There are railroad tracks inside the shrine!

You might be able to hold hands on the train as you pass by (that's rude).

Lunch at Ryusenso

I went to Ryusenso Okunoin Cafe Komoreyo, which is located along the river up the mountain.

The interior of the atrium is made of glass, allowing you to enjoy the cool flow of the river and the deep greenery of the trees.

It looks like a masterpiece. I ate a Saga beef focaccia sandwich while being soothed by the beautiful scenery.

The meat was tender and tasted good, I was very satisfied.
It tastes even better when the scenery is nice.

Kyushu Ceramic Culture Museum

Next, we went to the Kyushu Ceramic Culture Museum to learn about the history of Arita ware.

Including ceramics made in the Hizen area, ceramics from all over Kyushu and works by contemporary artists are on display.

This is a reproduction of a box meal from the Edo period.

The pattern of the plate is too kitschy! The samurai was eating on a plate like this! ? I wanted to dig into it.

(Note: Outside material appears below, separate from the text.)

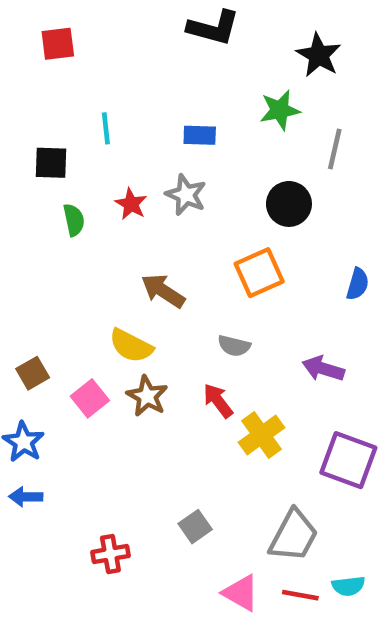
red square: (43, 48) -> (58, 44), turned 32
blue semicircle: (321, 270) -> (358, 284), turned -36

Arita Town also has many other art galleries and museums that are housed in historical buildings.
You won't be able to visit it all in one day.

After taking a close look at the vessels, it's time for tea on the cafe terrace inside the building.

I enjoyed the Saga sweets "Godofu".
All the vessels are Arita ware.

I went to the bathroom on the way home, but...

Porcelain here too! Arita was full of porcelain everywhere.

To Imari

After leaving Arita, we next departed for the neighboring city of Imari.

A large river flows along the way from Arita to Imari.

It is said that in the past, Arita ware was transported by boat down this river to Imari Port.
From there, the vessels were exported to Hirado and Europe.

When I went to the Imari Bridge, there were ceramic plates and pottery dolls on display reminiscent of Dutch trade.

And a gorgeous pot too.

It is said that European aristocrats used pottery to decorate gold.

Tokushichigama

I visited Tokushichigama, a pottery in the city. We showed them how to paint a quince dish.

A pattern will be created in no time.

https://vimeo.com/591986196

As mentioned in the video, he doesn't have a fixed pattern, but rather, he paints ``as the brush moves'' while keeping the balance in mind.
That's a skill that amateurs can't do.

Vibrant and colorful Tokushichi kiln teacup

To the secret kiln village "Okawachiyama"

Ouchiyama was an area where pottery was manufactured directly by the Saga Domain (Nabeshima Domain) from the 17th to the 19th century.

Because they made luxury goods such as personal items for the feudal lord and gifts for the feudal lords of the shogunate, a checkpoint was set up and no one but those involved were allowed to enter.
Because of this, it is called the "secret kiln village".

Since modern times, these pottery have been called "Nabeshima ware."

As it is located deep in the mountains, it is a pleasant place full of nature.
A river flows along the side of the village, and the stone pavement is covered with moss, giving it an elegant feel.

It was during the Imari Wind Chime Festival, and the wind chimes lined up in front of the eaves were making a cool sound.

Finally, we went down to the downtown area of ​​Imari, bought some souvenir sweets, and had some gelato made with blueberries grown in Imari.

Conclusion

The more I came into contact with porcelain in Arita and Imari and listened to Mr. Nishiyama's stories, the more I became drawn to the charm of Arita ware painting.

Nowadays, there are production methods that are easier to mass produce, such as transfer and pad printing, but I learned that in Arita, handmade and hand-painted techniques are passed down to ensure they never die out.

A picture drawn by hand has a certain warmth to it.
I felt that Arita's painted vessels would definitely create a soft atmosphere at the dining table.

I would like to visit again to see some wonderful pottery.

You can view the utensils introduced this time here.

Arita ware list page p>

May you enjoy your daily meals with your favorite utensils.